* BEGIN *

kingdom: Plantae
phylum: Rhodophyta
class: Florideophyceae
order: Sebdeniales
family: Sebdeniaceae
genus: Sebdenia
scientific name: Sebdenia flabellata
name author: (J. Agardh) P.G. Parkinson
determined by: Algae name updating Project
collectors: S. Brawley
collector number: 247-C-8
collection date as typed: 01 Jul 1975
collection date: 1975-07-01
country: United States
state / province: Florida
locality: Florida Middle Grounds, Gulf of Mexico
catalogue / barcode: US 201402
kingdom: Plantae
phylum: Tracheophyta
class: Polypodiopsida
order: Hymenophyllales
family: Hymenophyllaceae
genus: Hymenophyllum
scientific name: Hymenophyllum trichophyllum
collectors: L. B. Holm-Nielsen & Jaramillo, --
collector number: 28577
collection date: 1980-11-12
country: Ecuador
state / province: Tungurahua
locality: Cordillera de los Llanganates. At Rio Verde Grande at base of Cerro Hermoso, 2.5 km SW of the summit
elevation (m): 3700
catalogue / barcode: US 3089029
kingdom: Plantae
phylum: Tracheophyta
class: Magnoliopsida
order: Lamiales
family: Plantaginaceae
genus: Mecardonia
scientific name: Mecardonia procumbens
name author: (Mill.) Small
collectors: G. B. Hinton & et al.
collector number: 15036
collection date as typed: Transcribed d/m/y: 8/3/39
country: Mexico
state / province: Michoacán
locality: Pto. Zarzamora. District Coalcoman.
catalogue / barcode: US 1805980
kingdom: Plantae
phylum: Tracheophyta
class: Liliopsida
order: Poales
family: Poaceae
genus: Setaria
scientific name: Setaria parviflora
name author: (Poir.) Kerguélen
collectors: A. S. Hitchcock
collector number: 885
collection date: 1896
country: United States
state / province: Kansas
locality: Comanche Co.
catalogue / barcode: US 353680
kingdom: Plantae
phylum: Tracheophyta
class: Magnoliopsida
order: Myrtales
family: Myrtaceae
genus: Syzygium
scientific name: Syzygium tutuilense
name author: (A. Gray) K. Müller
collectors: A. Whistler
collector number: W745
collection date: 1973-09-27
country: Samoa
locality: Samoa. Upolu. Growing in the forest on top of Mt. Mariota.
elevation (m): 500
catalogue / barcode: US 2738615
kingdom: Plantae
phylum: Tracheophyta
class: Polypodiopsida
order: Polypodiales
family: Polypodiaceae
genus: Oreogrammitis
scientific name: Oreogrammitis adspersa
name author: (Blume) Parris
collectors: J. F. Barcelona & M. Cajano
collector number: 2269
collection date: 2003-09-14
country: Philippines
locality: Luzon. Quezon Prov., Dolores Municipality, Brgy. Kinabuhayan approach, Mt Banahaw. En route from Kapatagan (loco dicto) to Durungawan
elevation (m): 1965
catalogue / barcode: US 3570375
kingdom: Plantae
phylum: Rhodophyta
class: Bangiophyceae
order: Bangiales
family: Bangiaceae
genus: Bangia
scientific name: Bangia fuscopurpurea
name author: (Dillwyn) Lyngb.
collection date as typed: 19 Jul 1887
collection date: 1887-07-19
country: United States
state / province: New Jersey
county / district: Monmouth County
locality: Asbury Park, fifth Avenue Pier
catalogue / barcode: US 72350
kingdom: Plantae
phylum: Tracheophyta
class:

* END *

Copy all of the data above line for line, keeping every character unchanged.

• _REPLY_
kingdom: Plantae
phylum: Rhodophyta
class: Florideophyceae
order: Sebdeniales
family: Sebdeniaceae
genus: Sebdenia
scientific name: Sebdenia flabellata
name author: (J. Agardh) P.G. Parkinson
determined by: Algae name updating Project
collectors: S. Brawley
collector number: 247-C-8
collection date as typed: 01 Jul 1975
collection date: 1975-07-01
country: United States
state / province: Florida
locality: Florida Middle Grounds, Gulf of Mexico
catalogue / barcode: US 201402
kingdom: Plantae
phylum: Tracheophyta
class: Polypodiopsida
order: Hymenophyllales
family: Hymenophyllaceae
genus: Hymenophyllum
scientific name: Hymenophyllum trichophyllum
collectors: L. B. Holm-Nielsen & Jaramillo, --
collector number: 28577
collection date: 1980-11-12
country: Ecuador
state / province: Tungurahua
locality: Cordillera de los Llanganates. At Rio Verde Grande at base of Cerro Hermoso, 2.5 km SW of the summit
elevation (m): 3700
catalogue / barcode: US 3089029
kingdom: Plantae
phylum: Tracheophyta
class: Magnoliopsida
order: Lamiales
family: Plantaginaceae
genus: Mecardonia
scientific name: Mecardonia procumbens
name author: (Mill.) Small
collectors: G. B. Hinton & et al.
collector number: 15036
collection date as typed: Transcribed d/m/y: 8/3/39
country: Mexico
state / province: Michoacán
locality: Pto. Zarzamora. District Coalcoman.
catalogue / barcode: US 1805980
kingdom: Plantae
phylum: Tracheophyta
class: Liliopsida
order: Poales
family: Poaceae
genus: Setaria
scientific name: Setaria parviflora
name author: (Poir.) Kerguélen
collectors: A. S. Hitchcock
collector number: 885
collection date: 1896
country: United States
state / province: Kansas
locality: Comanche Co.
catalogue / barcode: US 353680
kingdom: Plantae
phylum: Tracheophyta
class: Magnoliopsida
order: Myrtales
family: Myrtaceae
genus: Syzygium
scientific name: Syzygium tutuilense
name author: (A. Gray) K. Müller
collectors: A. Whistler
collector number: W745
collection date: 1973-09-27
country: Samoa
locality: Samoa. Upolu. Growing in the forest on top of Mt. Mariota.
elevation (m): 500
catalogue / barcode: US 2738615
kingdom: Plantae
phylum: Tracheophyta
class: Polypodiopsida
order: Polypodiales
family: Polypodiaceae
genus: Oreogrammitis
scientific name: Oreogrammitis adspersa
name author: (Blume) Parris
collectors: J. F. Barcelona & M. Cajano
collector number: 2269
collection date: 2003-09-14
country: Philippines
locality: Luzon. Quezon Prov., Dolores Municipality, Brgy. Kinabuhayan approach, Mt Banahaw. En route from Kapatagan (loco dicto) to Durungawan
elevation (m): 1965
catalogue / barcode: US 3570375
kingdom: Plantae
phylum: Rhodophyta
class: Bangiophyceae
order: Bangiales
family: Bangiaceae
genus: Bangia
scientific name: Bangia fuscopurpurea
name author: (Dillwyn) Lyngb.
collection date as typed: 19 Jul 1887
collection date: 1887-07-19
country: United States
state / province: New Jersey
county / district: Monmouth County
locality: Asbury Park, fifth Avenue Pier
catalogue / barcode: US 72350
kingdom: Plantae
phylum: Tracheophyta
class:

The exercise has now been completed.